Anywho, the downsides of the meds were tragic. Tragic. Tragic. Tragic. The scariest part was that I didn’t know the downsides had come, until they were in full effect. One minute I was feeling good. Fine. Amazing!! The next, I was down. Sad. Distraught. And out of nowhere, I wanted to be dead. So dead, I’d never known death until this moment. Everywhere I looked, was death. I dreamed about dying. Woke up, first thing in the morning, thinking about dying. And it wasn’t like my previous suicidal thoughts, where I just dreaded being alive. Where I hated the thought of having to breathe another breath. It was so much deeper. So much worse.
It was like being alive was no longer an option. As if I was only waking up, to discover new ways to die. I day dreamed about ways to discover death. I fantasized about all the different ways to kill myself. With wonder, not dread. It was crazy!! It got so bad that I tried so many ways to kill myself. I tried knives. Screwdrivers. Banging my head on the wall. Holding my breath. It was at it its worse when I tried jumping in front of cars. I laid in the street, waiting for a car to run over me.
It was scary. I couldn’t control my thoughts. I couldn’t understand them. I was so helpless. And were it not for my blessing of a boyfriend at the time, Kristt, I don’t know where I would be. I thank God for him everyday. Because it was legitimately one of the scariest moments of my life and he saved me. He held me and nursed me. He dragged me out of the street. Hid the knives and screwdrivers from me. He played jazz and sang to my dreary heart. God bless you Kristt!!
Perhaps, the scariest part of all, looking back now, is that I had no idea these thoughts were not my own. I had no idea that it was in fact, the medication that was making me feel and think this way.
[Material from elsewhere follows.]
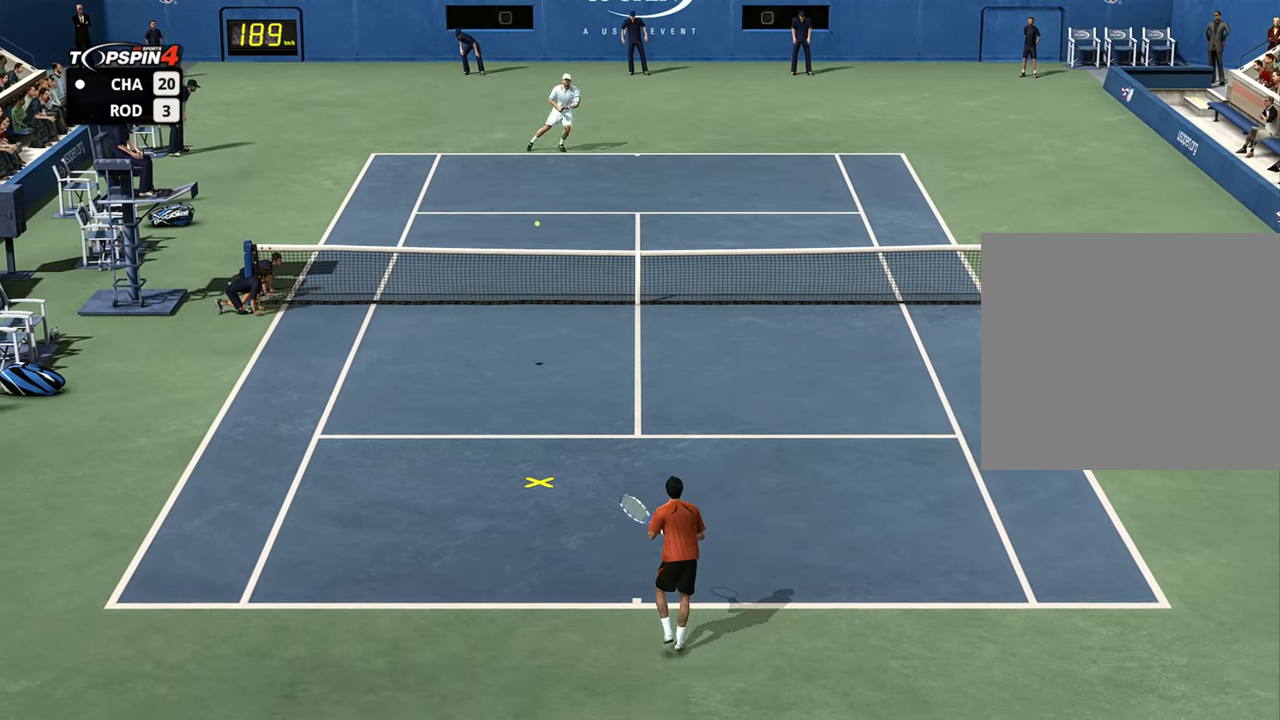
{"buttons": [], "left_stick": "up-right", "right_stick": "center", "events": [[234, "L2", "down"], [434, "L2", "up"], [501, "left_stick", "up-right"]]}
It was God’s good grace that my health insurance had ended, just in time for my need for a refill of my prescription. That’s how I ended that horrible experience with the medication, before hurting myself. It was later that a mentor told me that the experience was induced by the medication.
Which leads me to my simple argument about why I would not take those damn meds the doctors called themselves prescribing to my made up pseudonym of an identity that they created, Sequanna Garner. I had a horrible experience before with meds and I wasn’t willing to give them a chance to try it again. The doctors refuted that there was a chance the meds wouldn’t give me that type of experience again. And if they did, I was in the care of professionals, who could help me from harming myself if I tried. You hear that?!
Here I was, a perfectly healthy-minded young woman, being prescribed medication for a future event (that still hasn’t happened) in which I might become suicidal. A medication that posed the risk of in fact, making me suicidal before I actually became suicidal. All to treat a condition that wasn’t even a condition. Diagnosed by doctors who didn’t even know/ refused to recognize my real name. It’s nuts right! Like I said, the health professionals at the mental ward were more messed up, than the patients themselves.
This May is Mental Health Awareness Month. I’d like to honor this month and the necessity for the awareness of the nature of how we consider “mental health” in this country and in this world, with my own story, truths and experiences. That’s my greatest gift and ability. We need to reconsider the term mental health and especially, the social construct of “mental illness.” It’s so deep, I’ll leave it there for right now. I’m excited to discover all of this with you all this month! S/o to Mental Health Awareness Month 2015! Let’s make this one memorable for all the right reasons!